Inhibition of Brd4 methylation at K99 decreases E2-Brd4 association. (A) HEK293TT cells were transfected with FLAG-31 E2 and HA-SETD6 constructs. Cells were lysed in 2% SDS containing 50 mM NaCl and 10 mM Tris-HCl, pH 8.0. Immunoblots were probed with FLAG, pan-methyl lysine antibodies, and HA-7 antibodies. (B) HEK293TT cells were transfected with FLAG-HPV 31 E2 and FLAG-BRD4 WT or Brd4 K99R constructs. Brd4 was immunoprecipitated with Brd4 antibodies and blotted with FLAG (M2) antibodies. IgG was used as a negative control. (C) The percentages of E2 binding to BRD4 were quantified using ImageLab software. WT = 100%. Values are expressed as means ± SEM (n = 3). *, P < 0.05 by two-way t test.

FIG 6

SETD6 depletion decreases expression of HPV-31 transcripts. CIN612 (HPV-31-episomal) cells were treated with 15 nM control or SETD6 siRNA for 48 h. (A) SETD6 protein levels by Western blotting. (B) RNA was harvested and converted to cDNA. HPV early transcripts were measured using qPCR. KD, knockdown.
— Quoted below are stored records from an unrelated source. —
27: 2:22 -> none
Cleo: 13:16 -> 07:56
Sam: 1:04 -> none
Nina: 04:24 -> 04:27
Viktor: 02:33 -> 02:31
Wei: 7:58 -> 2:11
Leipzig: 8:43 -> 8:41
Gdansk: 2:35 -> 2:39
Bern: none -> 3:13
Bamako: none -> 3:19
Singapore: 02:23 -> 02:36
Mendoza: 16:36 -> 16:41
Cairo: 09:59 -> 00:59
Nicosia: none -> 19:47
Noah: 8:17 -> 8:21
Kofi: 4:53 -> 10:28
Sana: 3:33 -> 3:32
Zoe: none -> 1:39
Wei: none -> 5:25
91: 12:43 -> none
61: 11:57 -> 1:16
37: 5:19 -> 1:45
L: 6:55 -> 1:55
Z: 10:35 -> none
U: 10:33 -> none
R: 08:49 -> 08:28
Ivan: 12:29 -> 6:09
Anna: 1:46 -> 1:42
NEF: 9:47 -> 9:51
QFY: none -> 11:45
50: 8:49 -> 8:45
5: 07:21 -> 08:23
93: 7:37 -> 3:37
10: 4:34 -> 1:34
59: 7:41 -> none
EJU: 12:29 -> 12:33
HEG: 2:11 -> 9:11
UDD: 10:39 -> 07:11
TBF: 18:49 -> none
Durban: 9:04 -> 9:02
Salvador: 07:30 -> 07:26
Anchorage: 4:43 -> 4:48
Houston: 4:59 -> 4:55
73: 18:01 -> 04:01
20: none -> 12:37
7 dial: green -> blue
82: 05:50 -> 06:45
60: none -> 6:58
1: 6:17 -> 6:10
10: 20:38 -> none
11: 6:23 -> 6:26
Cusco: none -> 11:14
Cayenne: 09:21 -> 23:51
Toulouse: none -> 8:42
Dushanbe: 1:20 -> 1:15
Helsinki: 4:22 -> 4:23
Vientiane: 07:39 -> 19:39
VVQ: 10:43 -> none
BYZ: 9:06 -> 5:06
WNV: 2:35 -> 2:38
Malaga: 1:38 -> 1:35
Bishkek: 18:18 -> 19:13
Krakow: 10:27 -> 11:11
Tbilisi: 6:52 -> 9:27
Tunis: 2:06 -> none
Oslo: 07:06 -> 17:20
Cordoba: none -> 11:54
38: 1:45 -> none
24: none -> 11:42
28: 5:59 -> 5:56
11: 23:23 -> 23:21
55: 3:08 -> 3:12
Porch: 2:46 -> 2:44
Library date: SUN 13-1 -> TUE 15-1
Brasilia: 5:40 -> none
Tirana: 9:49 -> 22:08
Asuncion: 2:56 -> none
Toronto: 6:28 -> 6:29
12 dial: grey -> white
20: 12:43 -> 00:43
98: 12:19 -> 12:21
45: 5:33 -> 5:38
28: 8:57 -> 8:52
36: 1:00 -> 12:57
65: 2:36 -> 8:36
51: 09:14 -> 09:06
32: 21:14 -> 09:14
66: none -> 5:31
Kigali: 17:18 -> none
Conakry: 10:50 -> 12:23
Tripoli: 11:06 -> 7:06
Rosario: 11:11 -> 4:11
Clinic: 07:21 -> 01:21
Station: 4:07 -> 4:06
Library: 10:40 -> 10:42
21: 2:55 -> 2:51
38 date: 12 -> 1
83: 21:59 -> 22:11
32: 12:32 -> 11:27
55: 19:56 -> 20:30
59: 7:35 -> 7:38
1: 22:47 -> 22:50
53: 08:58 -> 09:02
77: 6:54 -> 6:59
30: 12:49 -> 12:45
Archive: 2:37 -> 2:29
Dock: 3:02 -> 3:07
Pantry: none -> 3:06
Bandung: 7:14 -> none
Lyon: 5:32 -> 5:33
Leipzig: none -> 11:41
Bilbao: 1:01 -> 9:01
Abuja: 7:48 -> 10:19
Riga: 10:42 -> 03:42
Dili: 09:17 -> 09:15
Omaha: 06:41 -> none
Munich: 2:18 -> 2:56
Control = 1; n = 8. *, P < 0.05 by 1-way t test. (C) DNA was harvested, and HPV-31 DNA content was measured using qPCR and normalized to the amount of β-actin DNA. Control = 1; n = 8. *, P < 0.05 by two-way t test. (D) Lysates were blotted with phospho-RNA polymerase II (S5) and β-actin antibodies. (E) RNA was harvested and converted to cDNA. HPV early transcripts were measured using qPCR. Control = 1; n = 9. *, P < 0.05 by two-way t test. Values are expressed as means ± SEM.

FIG 7

Brd4 activates HPV transcription. CIN612 cells were treated with DMSO or 250 nM ARV-825 for 24 h. (A) Lysates were probed with Brd4 and β-actin antibodies. (B) RNA was harvested and converted to cDNA. HPV transcripts were measured using qPCR. Control = 1. Values are expressed as means ± SEM (n = 9 to 12). *, P < 0.05 by one-way t test.

FIG 8

SETD6 depletion has no effect on HPV-31 transcripts in HPV-integrated cell lines. (A and B) CIN612 HPV-integrated cells were treated with 15 nM control or SETD6 siRNA for 48 h. (A) SETD6 protein levels by Western blotting. (B) RNA was harvested and converted to cDNA. HPV-31 E6 and E7 transcripts were measured using qPCR. Control = 1; n = 9. *, P < 0.05 by two-way t test. (C and D) HeLa cells were treated with 15 nM control or SETD6 siRNA for 48 h. (C) SETD6 protein levels by Western blotting. (D) RNA was harvested and converted to cDNA. HPV-31 E6 and E7 transcripts were measured using qPCR. Control = 1; n = 6. *, P < 0.05 by two-way t test. Values are expressed as means ± SEM.

FIG 9

Model for SETD6 regulation of HPV transcription. During transcriptional activation, SETD6 binds the Brd4 CTM and methylates Brd4 at K99 on chromatin. Methylated Brd4 associates with E2 at the distal E2 binding sites (E2BS) on the viral episome. SETD6 also binds to E2. The Brd4 CTM interacts with the E2 TAD and the Brd4 NPS associates with the E2 DBD to enhance HPV transcription.